**** EXTRACTED MATERIAL

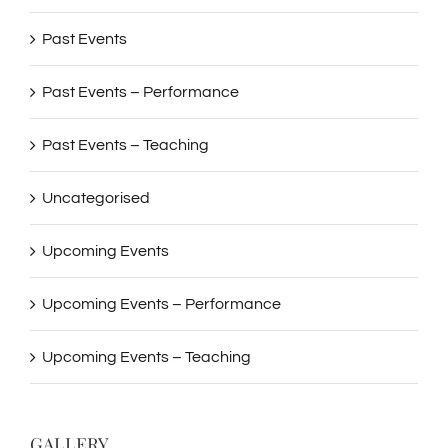
Past Events
Past Events – Performance
Past Events – Teaching
Uncategorised
Upcoming Events
Upcoming Events – Performance
Upcoming Events – Teaching
GALLERY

********

## YOUR INSTRUCTIONS:
Copy the text lines from each entry above word for word, and leave out the pictures.

## REPLY TO THE TASK:
Past Events
Past Events – Performance
Past Events – Teaching
Uncategorised
Upcoming Events
Upcoming Events – Performance
Upcoming Events – Teaching
GALLERY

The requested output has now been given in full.